#### What is expected:
Leave every picture out and write out the records below exactly.

(Records excerpted from a collection)

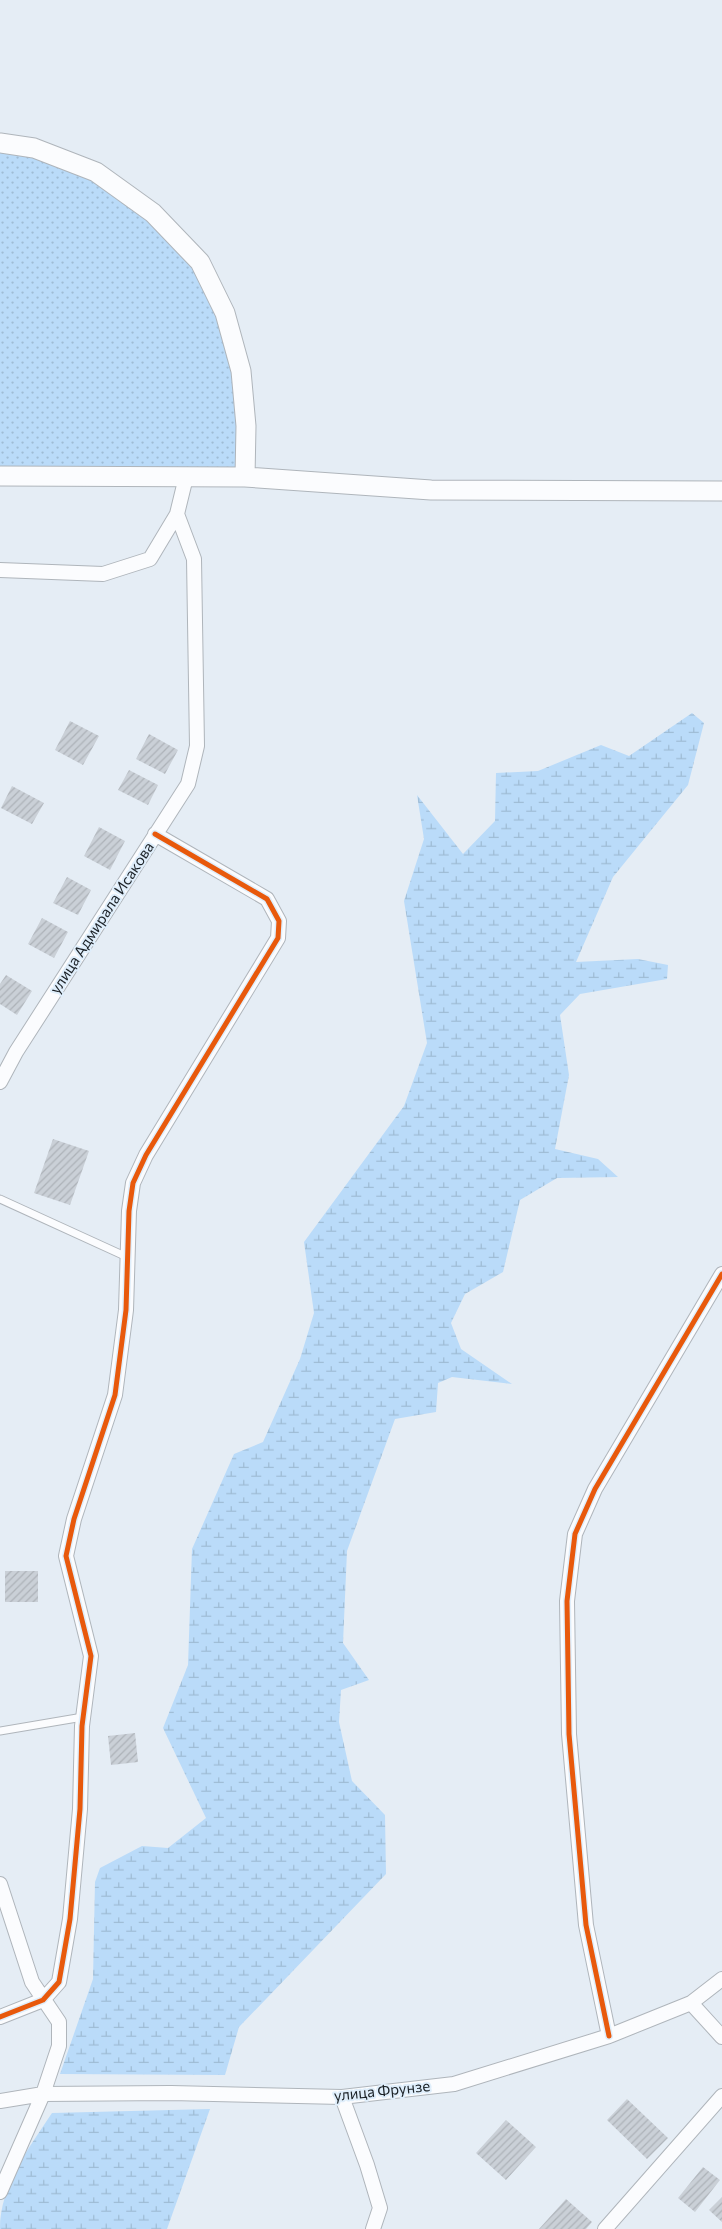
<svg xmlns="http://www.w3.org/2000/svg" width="722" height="2229" viewBox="0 0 722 2229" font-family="Commissioner,sans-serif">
<defs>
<pattern id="grass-dots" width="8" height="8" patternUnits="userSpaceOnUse" patternTransform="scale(1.25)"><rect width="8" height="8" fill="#badbf9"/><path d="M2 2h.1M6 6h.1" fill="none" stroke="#9fbcd5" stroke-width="1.8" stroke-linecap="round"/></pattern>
<pattern id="wetland-marsh" width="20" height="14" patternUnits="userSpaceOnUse" patternTransform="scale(1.25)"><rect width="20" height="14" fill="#badbf9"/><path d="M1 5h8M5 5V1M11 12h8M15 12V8" fill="none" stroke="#9fbcd5"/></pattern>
<pattern id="building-hatch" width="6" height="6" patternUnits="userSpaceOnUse" patternTransform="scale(1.25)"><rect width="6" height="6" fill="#cad0d7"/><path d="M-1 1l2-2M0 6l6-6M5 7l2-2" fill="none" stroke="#adb2b8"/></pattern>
</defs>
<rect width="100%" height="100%" fill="#e5edf5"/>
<path fill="url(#grass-dots)" d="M 0,151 L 36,157 L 97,180 L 152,219 L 198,267 L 222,316 L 237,372 L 241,471 L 0,470 Z"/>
<path fill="url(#wetland-marsh)" d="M 692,713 L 704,723 L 688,785 L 613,877 L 576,962 L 638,959 L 668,965 L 667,979 L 580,994 L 560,1015 L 569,1075 L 555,1149 L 598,1159 L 618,1177 L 557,1178 L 520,1200 L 503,1272 L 465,1294 L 451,1323 L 461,1349 L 512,1384 L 452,1377 L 438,1383 L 436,1412 L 395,1419 L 347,1551 L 343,1643 L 369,1680 L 341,1690 L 339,1722 L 352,1781 L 385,1815 L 386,1874 L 239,2027 L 225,2075 L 60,2074 L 93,1979 L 95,1882 L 100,1868 L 142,1846 L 168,1848 L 206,1818 L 163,1728 L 188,1665 L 192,1549 L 234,1454 L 263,1442 L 300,1359 L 314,1313 L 304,1242 L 404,1106 L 427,1043 L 404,901 L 424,839 L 417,795 L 463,854 L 495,821 L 496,773 L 538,771 L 601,745 L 629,756 Z
M 210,2109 L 167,2229 L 0,2229 C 0,2185 29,2148 52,2113 Z"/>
<path fill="url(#building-hatch)" d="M 70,721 L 99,736 L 83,765 L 55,750 Z
M 149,734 L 178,750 L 165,774 L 136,759 Z
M 129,770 L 158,785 L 148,805 L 118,790 Z
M 12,786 L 44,803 L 32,824 L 1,808 Z
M 99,827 L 125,841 L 110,870 L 84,856 Z
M 67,877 L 91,890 L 78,915 L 53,903 Z
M 42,918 L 68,932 L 54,958 L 28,944 Z
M 6,975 L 32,991 L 17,1015 L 0,1004 L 0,984 Z
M 53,1139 L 89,1151 L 70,1205 L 34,1193 Z
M 5,1571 L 38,1571 L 38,1602 L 5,1602 Z
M 135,1733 L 138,1762 L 111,1765 L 108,1736 Z
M 627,2099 L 668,2138 L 647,2159 L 607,2120 Z
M 506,2120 L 536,2147 L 506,2180 L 476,2153 Z
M 703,2167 L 720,2180 L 695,2212 L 678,2198 Z
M 722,2197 L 722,2222 L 709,2210 Z
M 566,2199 L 592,2222 L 586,2229 L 539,2229 Z"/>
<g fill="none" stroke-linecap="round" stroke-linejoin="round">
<g stroke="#afb5bb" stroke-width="9">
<path id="service" d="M 0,1199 L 127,1257
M 0,1731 L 83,1717"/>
</g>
<g stroke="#afb5bb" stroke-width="16">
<path id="minor" d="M 0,570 L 103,574 L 150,559 L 177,514 L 186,477
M 0,1082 L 16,1052 L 188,784 L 197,746 L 194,559 L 177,514
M 0,1884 L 32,1982 L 59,2022 L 59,2046 L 43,2094 L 0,2192
M 691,2003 L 722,2037
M 0,2017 L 43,2000 L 59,1982 L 70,1919 L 80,1809 L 82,1726 L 91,1656 L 66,1556 L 74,1519 L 115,1395 L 126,1310 L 129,1211 L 133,1183 L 146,1155 L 278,938 L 279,921 L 267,899 L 155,834
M 609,2036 L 586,1925 L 569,1734 L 567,1601 L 575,1534 L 595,1489 L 722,1274
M 342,2097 L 367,2165 L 380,2208 L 373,2229
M 0,2101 L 43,2094 L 171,2093 L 342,2097 L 454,2084 L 609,2036 L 691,2003 L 722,1979
M 605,2229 L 722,2096"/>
</g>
<g stroke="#afb5bb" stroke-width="21">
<path id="secondary" d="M 0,143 L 34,148 L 96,172 L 153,213 L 200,262 L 225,313 L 241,371 L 246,426 L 245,477
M 0,476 L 245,477 L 431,490 L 722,491"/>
</g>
<use href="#service" stroke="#fbfcfe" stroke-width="7"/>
<use href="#minor" stroke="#fbfcfe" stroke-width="14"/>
<use href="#secondary" stroke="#fbfcfe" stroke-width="19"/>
<g stroke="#dfeefb" stroke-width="8">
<path id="cycleway" d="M 0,2017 L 43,2000 L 59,1982 L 70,1919 L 80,1809 L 82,1726 L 91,1656 L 66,1556 L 74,1519 L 115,1395 L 126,1310 L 129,1211 L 133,1183 L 146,1155 L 278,938 L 279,921 L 267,899 L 155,834
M 609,2036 L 586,1925 L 569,1734 L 567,1601 L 575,1534 L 595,1489 L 722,1274"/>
</g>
<use href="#cycleway" stroke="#e8590c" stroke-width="5"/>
</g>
<g text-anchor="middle" stroke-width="4" stroke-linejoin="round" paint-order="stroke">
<g font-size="15" fill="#1b2126" stroke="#dfeefb">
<text transform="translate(102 918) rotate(-57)" y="5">улица Адмирала Исакова</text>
<text transform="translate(382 2091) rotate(-6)" y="5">улица Фрунзе</text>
</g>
</g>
</svg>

#### Reply:
<svg xmlns="http://www.w3.org/2000/svg" width="722" height="2229" viewBox="0 0 722 2229" font-family="Commissioner,sans-serif">
<defs>
<pattern id="grass-dots" width="8" height="8" patternUnits="userSpaceOnUse" patternTransform="scale(1.25)"><rect width="8" height="8" fill="#badbf9"/><path d="M2 2h.1M6 6h.1" fill="none" stroke="#9fbcd5" stroke-width="1.8" stroke-linecap="round"/></pattern>
<pattern id="wetland-marsh" width="20" height="14" patternUnits="userSpaceOnUse" patternTransform="scale(1.25)"><rect width="20" height="14" fill="#badbf9"/><path d="M1 5h8M5 5V1M11 12h8M15 12V8" fill="none" stroke="#9fbcd5"/></pattern>
<pattern id="building-hatch" width="6" height="6" patternUnits="userSpaceOnUse" patternTransform="scale(1.25)"><rect width="6" height="6" fill="#cad0d7"/><path d="M-1 1l2-2M0 6l6-6M5 7l2-2" fill="none" stroke="#adb2b8"/></pattern>
</defs>
<rect width="100%" height="100%" fill="#e5edf5"/>
<path fill="url(#grass-dots)" d="M 0,151 L 36,157 L 97,180 L 152,219 L 198,267 L 222,316 L 237,372 L 241,471 L 0,470 Z"/>
<path fill="url(#wetland-marsh)" d="M 692,713 L 704,723 L 688,785 L 613,877 L 576,962 L 638,959 L 668,965 L 667,979 L 580,994 L 560,1015 L 569,1075 L 555,1149 L 598,1159 L 618,1177 L 557,1178 L 520,1200 L 503,1272 L 465,1294 L 451,1323 L 461,1349 L 512,1384 L 452,1377 L 438,1383 L 436,1412 L 395,1419 L 347,1551 L 343,1643 L 369,1680 L 341,1690 L 339,1722 L 352,1781 L 385,1815 L 386,1874 L 239,2027 L 225,2075 L 60,2074 L 93,1979 L 95,1882 L 100,1868 L 142,1846 L 168,1848 L 206,1818 L 163,1728 L 188,1665 L 192,1549 L 234,1454 L 263,1442 L 300,1359 L 314,1313 L 304,1242 L 404,1106 L 427,1043 L 404,901 L 424,839 L 417,795 L 463,854 L 495,821 L 496,773 L 538,771 L 601,745 L 629,756 Z
M 210,2109 L 167,2229 L 0,2229 C 0,2185 29,2148 52,2113 Z"/>
<path fill="url(#building-hatch)" d="M 70,721 L 99,736 L 83,765 L 55,750 Z
M 149,734 L 178,750 L 165,774 L 136,759 Z
M 129,770 L 158,785 L 148,805 L 118,790 Z
M 12,786 L 44,803 L 32,824 L 1,808 Z
M 99,827 L 125,841 L 110,870 L 84,856 Z
M 67,877 L 91,890 L 78,915 L 53,903 Z
M 42,918 L 68,932 L 54,958 L 28,944 Z
M 6,975 L 32,991 L 17,1015 L 0,1004 L 0,984 Z
M 53,1139 L 89,1151 L 70,1205 L 34,1193 Z
M 5,1571 L 38,1571 L 38,1602 L 5,1602 Z
M 135,1733 L 138,1762 L 111,1765 L 108,1736 Z
M 627,2099 L 668,2138 L 647,2159 L 607,2120 Z
M 506,2120 L 536,2147 L 506,2180 L 476,2153 Z
M 703,2167 L 720,2180 L 695,2212 L 678,2198 Z
M 722,2197 L 722,2222 L 709,2210 Z
M 566,2199 L 592,2222 L 586,2229 L 539,2229 Z"/>
<g fill="none" stroke-linecap="round" stroke-linejoin="round">
<g stroke="#afb5bb" stroke-width="9">
<path id="service" d="M 0,1199 L 127,1257
M 0,1731 L 83,1717"/>
</g>
<g stroke="#afb5bb" stroke-width="16">
<path id="minor" d="M 0,570 L 103,574 L 150,559 L 177,514 L 186,477
M 0,1082 L 16,1052 L 188,784 L 197,746 L 194,559 L 177,514
M 0,1884 L 32,1982 L 59,2022 L 59,2046 L 43,2094 L 0,2192
M 691,2003 L 722,2037
M 0,2017 L 43,2000 L 59,1982 L 70,1919 L 80,1809 L 82,1726 L 91,1656 L 66,1556 L 74,1519 L 115,1395 L 126,1310 L 129,1211 L 133,1183 L 146,1155 L 278,938 L 279,921 L 267,899 L 155,834
M 609,2036 L 586,1925 L 569,1734 L 567,1601 L 575,1534 L 595,1489 L 722,1274
M 342,2097 L 367,2165 L 380,2208 L 373,2229
M 0,2101 L 43,2094 L 171,2093 L 342,2097 L 454,2084 L 609,2036 L 691,2003 L 722,1979
M 605,2229 L 722,2096"/>
</g>
<g stroke="#afb5bb" stroke-width="21">
<path id="secondary" d="M 0,143 L 34,148 L 96,172 L 153,213 L 200,262 L 225,313 L 241,371 L 246,426 L 245,477
M 0,476 L 245,477 L 431,490 L 722,491"/>
</g>
<use href="#service" stroke="#fbfcfe" stroke-width="7"/>
<use href="#minor" stroke="#fbfcfe" stroke-width="14"/>
<use href="#secondary" stroke="#fbfcfe" stroke-width="19"/>
<g stroke="#dfeefb" stroke-width="8">
<path id="cycleway" d="M 0,2017 L 43,2000 L 59,1982 L 70,1919 L 80,1809 L 82,1726 L 91,1656 L 66,1556 L 74,1519 L 115,1395 L 126,1310 L 129,1211 L 133,1183 L 146,1155 L 278,938 L 279,921 L 267,899 L 155,834
M 609,2036 L 586,1925 L 569,1734 L 567,1601 L 575,1534 L 595,1489 L 722,1274"/>
</g>
<use href="#cycleway" stroke="#e8590c" stroke-width="5"/>
</g>
<g text-anchor="middle" stroke-width="4" stroke-linejoin="round" paint-order="stroke">
<g font-size="15" fill="#1b2126" stroke="#dfeefb">
<text transform="translate(102 918) rotate(-57)" y="5">улица Адмирала Исакова</text>
<text transform="translate(382 2091) rotate(-6)" y="5">улица Фрунзе</text>
</g>
</g>
</svg>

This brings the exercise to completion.